[EXTRACT]
★ ★ ★ ★ ★

Reassure the person that what happened is not their fault.
Think about the fact that everyone reacts differently (rationally or irrationally).
Ask the person in question if they want help resolving the situation and possibly contact us.
Don’t ask too much. Some people may find it helpful to talk about their experience, but others may find it traumatic to share the details.
Let the person choose for themselves. There is no obligation to report the situation or resolve it in any way. It may be good to formulate your sentences as an offer.
Seek help for yourself if the whole process is difficult for you, e.g. contact CU Point’s counselling services
If the harassed person requests an investigation, let them contact us themselves. If you do not want this or if you want advice on the next steps, please contact the counselling service of the Carolina Centre or the Carolina Centre directly. Do not do anything against the will of the person who has confided in you.
Charles University places great emphasis on the prevention of negative phenomena and a safe environment for everyone. It does not accept any form of sexual and gender-based harassment and violence (often simply referred to as sexual harassment) and expects all individuals from the university community, its visitors, and contractual partners to treat each other with respect and consideration.
Charles University strives for a working, educational, and social environment in which the rights and dignity of all members of the university community are respected.
Charles University’s goals in this area are:
To promote a safe environment in which people are treated fairly and with respect;
To declare that harassment is unacceptable and that everyone who is part of the university is involved in creating an environment free of any form of harassment;
To provide support to students and staff members who feel harassed;
To provide a clearly defined mechanism through which complaints can be resolved
Every employee and every student has the right to expect professional behaviour from others and is also responsible for their own behaviour towards others. Thus, everyone has a personal responsibility to comply with the following rules and principles:
Treat others with respect,
Do not tolerate any form of harassment and, if witnessed, point out the unacceptable behaviour,
Support anyone who feels they have been a victim of harassment, including connections to external assistance and psychological support to make a formal complaint, if needed.

★ ★ ★ ★ ★

[PROVIDED RECORDS]
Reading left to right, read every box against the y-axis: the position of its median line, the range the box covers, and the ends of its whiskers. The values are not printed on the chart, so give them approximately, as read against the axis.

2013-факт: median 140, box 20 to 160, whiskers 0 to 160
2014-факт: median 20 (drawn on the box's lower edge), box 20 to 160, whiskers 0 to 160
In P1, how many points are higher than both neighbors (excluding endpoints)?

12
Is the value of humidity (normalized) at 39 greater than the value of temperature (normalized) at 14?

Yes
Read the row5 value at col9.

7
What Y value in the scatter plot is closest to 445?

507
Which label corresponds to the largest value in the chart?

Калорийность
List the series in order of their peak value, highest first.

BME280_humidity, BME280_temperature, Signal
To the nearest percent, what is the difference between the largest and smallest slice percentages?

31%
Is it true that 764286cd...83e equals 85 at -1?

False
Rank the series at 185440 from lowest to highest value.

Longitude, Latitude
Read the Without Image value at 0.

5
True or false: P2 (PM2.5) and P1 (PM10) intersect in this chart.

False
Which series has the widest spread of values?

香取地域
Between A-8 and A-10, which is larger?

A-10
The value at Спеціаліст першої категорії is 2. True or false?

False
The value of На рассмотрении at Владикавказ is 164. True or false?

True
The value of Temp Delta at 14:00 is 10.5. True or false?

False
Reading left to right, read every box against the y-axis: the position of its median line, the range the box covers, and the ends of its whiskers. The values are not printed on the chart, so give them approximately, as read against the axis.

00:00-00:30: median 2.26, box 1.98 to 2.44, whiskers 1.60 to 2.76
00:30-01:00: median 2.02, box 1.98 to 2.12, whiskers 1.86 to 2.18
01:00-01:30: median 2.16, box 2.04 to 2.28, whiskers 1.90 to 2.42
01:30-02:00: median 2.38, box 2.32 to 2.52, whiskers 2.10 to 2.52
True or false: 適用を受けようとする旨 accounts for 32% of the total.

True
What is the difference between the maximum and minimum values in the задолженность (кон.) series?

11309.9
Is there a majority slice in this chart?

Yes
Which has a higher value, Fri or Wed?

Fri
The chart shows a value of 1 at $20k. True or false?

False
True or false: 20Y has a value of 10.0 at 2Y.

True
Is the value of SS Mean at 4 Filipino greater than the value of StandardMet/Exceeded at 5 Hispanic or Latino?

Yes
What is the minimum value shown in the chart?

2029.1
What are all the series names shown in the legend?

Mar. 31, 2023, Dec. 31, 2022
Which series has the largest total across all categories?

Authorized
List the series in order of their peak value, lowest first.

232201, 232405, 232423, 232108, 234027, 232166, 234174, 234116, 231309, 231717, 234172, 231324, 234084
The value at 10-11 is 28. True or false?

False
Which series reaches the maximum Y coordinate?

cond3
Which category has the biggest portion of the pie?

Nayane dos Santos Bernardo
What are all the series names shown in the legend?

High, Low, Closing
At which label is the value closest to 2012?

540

★ ★ ★ ★ ★

[HOW TO COMPLETE THIS TASK] Rewrite the paragraph of the harassment guidance that begins "Charles University places great emphasis" in a shorter form, keeping its main facts. Rely only on the harassment guidance above, not on the lines.

[RESPONSE TO THIS EXERCISE] Charles University stresses prevention of negative phenomena and a safe environment for all. It accepts no sexual or gender-based harassment or violence and expects its community, visitors and contractual partners to treat one another with respect and consideration.